His family came from the province of Dauphiné. An attempt has been made, wrongly, to link him with the Verchères de La Réole, from the region of Bordeaux. Pierre Jarret de Verchères’ father, who was born in 1641, was the son of Jean Jarret and Claudine Pécaudy, of Saint-Chef, near the hamlet of Verchères in the archbishopric of Vienne. François arrived in New France at the age of 24 with the Carignan-Salières regiment, as an ensign in the company of his uncle, Antoine Pécaudy* de Contrecœur. When the regiment was recalled to France in 1667, the young soldier decided to make his home in Canada, in accordance with the wish of the king, Louis XIV, who encouraged the settling of soldiers in the colony to increase the safety of its population. Two years later, on 16 Sept. 1669, at Sainte-Famille (Île d’Orléans), he married a young girl of 14.
Writing to the minister on 2 Nov. 1672, Buade* de Frontenac requested for François Jarret de Verchères letters of nobility, which apparently he never obtained. The next day Talon* granted him as a fief, with rights of seigneury and justice, “a piece of land half a league wide by one league in depth, fronting on the St Lawrence River, and extending down from the Sieur de Grandmaison’s land grant towards the unassigned lands as far as those of the Sieur Vitrez [Denys]. . . .” This seigneury was subsequently to be enlarged by the addition of Île aux Prunes and Île Longue and another league of depth. In November 1674 the governor again asked Colbert for a reward for the good services of Verchères, who, acting on his order, had harried coureurs de bois as far as 200 leagues above Montreal, alienating many persons’ good will in doing so.

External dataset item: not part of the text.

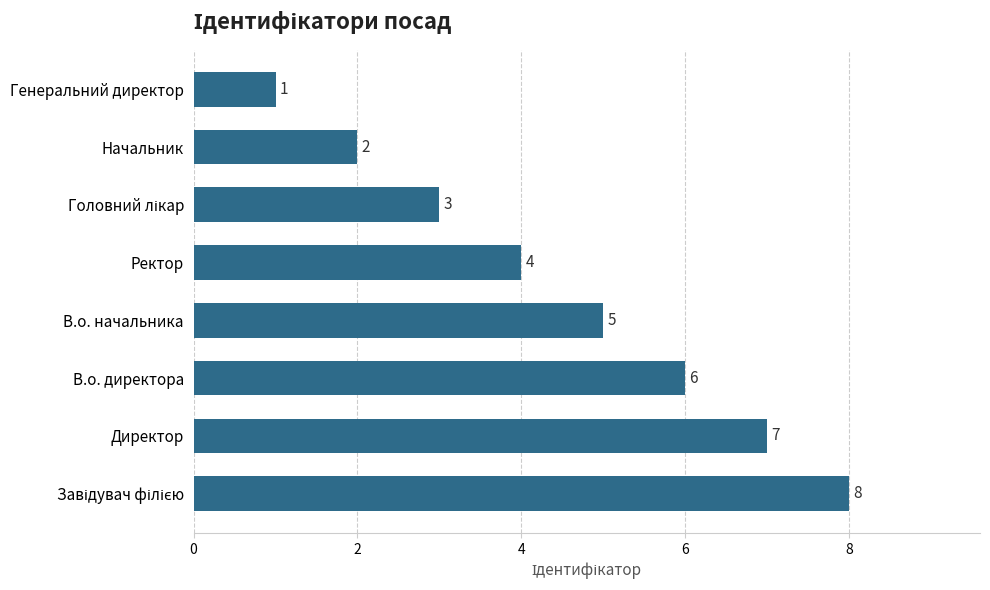

True or false: the data shows 7 at Директор.

True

The founder of Verchères, while he worked at bringing his domain under cultivation, did not abandon soldiering. At the time of Brisay de Denonville’s expedition against the Senecas in 1687, he was captain of a militia company in Alexandre Berthier’s battalion. In 1691 he received from Frontenac a commission as ensign in the troops in Canada, which the king ratified on 1 March 1693. He was promoted lieutenant on 15 April 1694, then made a lieutenant on half pay.

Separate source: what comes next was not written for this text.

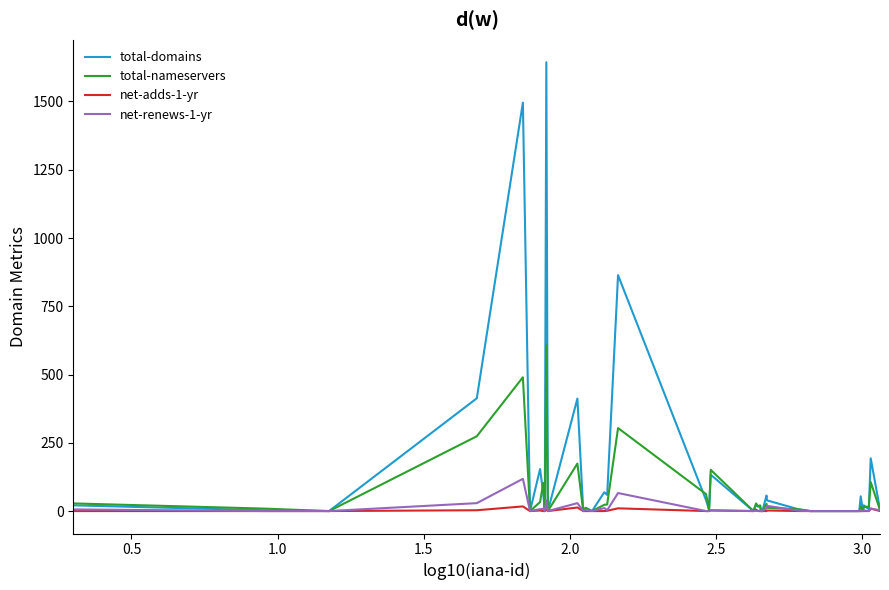

What is the difference between the second highest and minimum values in the net-adds-1-yr series?

13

François died on 26 Feb. 1700, leaving his family in poverty. He had had 12 children, of whom Pierre was the fifth. Pierre was to follow in his father’s footsteps, and even in those of his mother, who in 1690 had held out almost single-handed against the Iroquois in a 48-hour siege. Young Pierre early received his baptism of fire. When he was about 12 years old, he defended the fort of Verchères for a week, side by side with his famous sister Madeleine* and his younger brother Alexandre. It was doubtless of Pierre that the heroine spoke in 1699, when she requested of the Comtesse de Maurepas: “. . . that the good you would like to do me at least redound to the advantage of one of my brothers who is a cadet in our troops. If it is your pleasure, have him made an ensign. He has experience in the service, he has been on several expeditions against the Iroquois. . . .” Her wish was granted and the young man received the desired rank.

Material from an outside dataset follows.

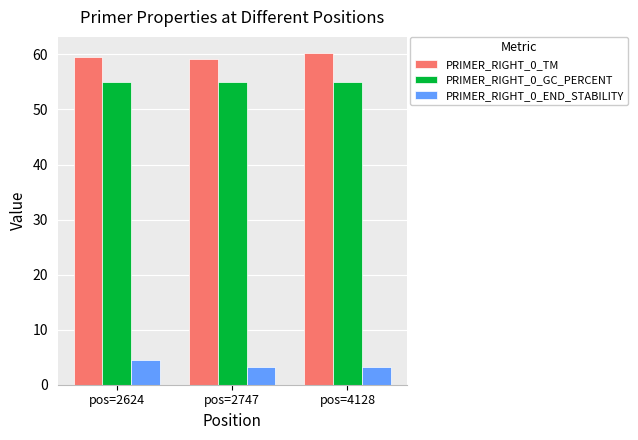

What is the greatest value displayed?

60.2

On 29 Aug. 1708 he took part in the attack on Haverhill, a village in Massachusetts, with a detachment of 100 Frenchmen and a smaller number of Indians led by Jean-Baptiste de Saint-Ours* Deschaillons and Jean-Baptiste Hertel de Rouville. After putting the village to fire and sword, the assailants were withdrawing at dawn when they fell into an ambush laid by some 60 English. In these two engagements there were 18 wounded and 10 killed on the Canadian side; among the dead was Pierre Jarret de Verchères.
AN, Col., C11A, 18, f.69; F3, 5, f.427. Baugy, Journal (Serrigny), 84, “Correspondance de Frontenac (1672–82),” APQ Rapport, 1926–27, 18, 68. “Correspondance de Vaudreuil,” APQ Rapport, 1939–40, 430–32, 438, 457f. Lettres de noblesse (P.-G. Roy), II PAC Report, 1899, 6–7. P.-G. Roy, Inv. concessions, III, 27–34. Taillemite, Inventaire analytique, série B, I, 54, 56. Bonnault, “Le Canada militaire,” 287, 486. Coleman, New England captives. P.-G. Roy, La famille Jarret de Verchères (Lévis, 1908); BRH, XIV (1908), 209–17, 240–54, 271–85, 299–303. Pierre Saint-Olive, Les Dauphinois au Canada. Essai de catalogue des Dauphinois qui ont pris part à l’établissement du régime français au Canada, suivi d’une étude sur un Dauphinois canadien: Antoine Pécody de Contrecœur (Paris, 1936), 27f., 94. Aegidius Fauteux, “La famille Jarret,” BRH, XXX (1924), 253–56, 278.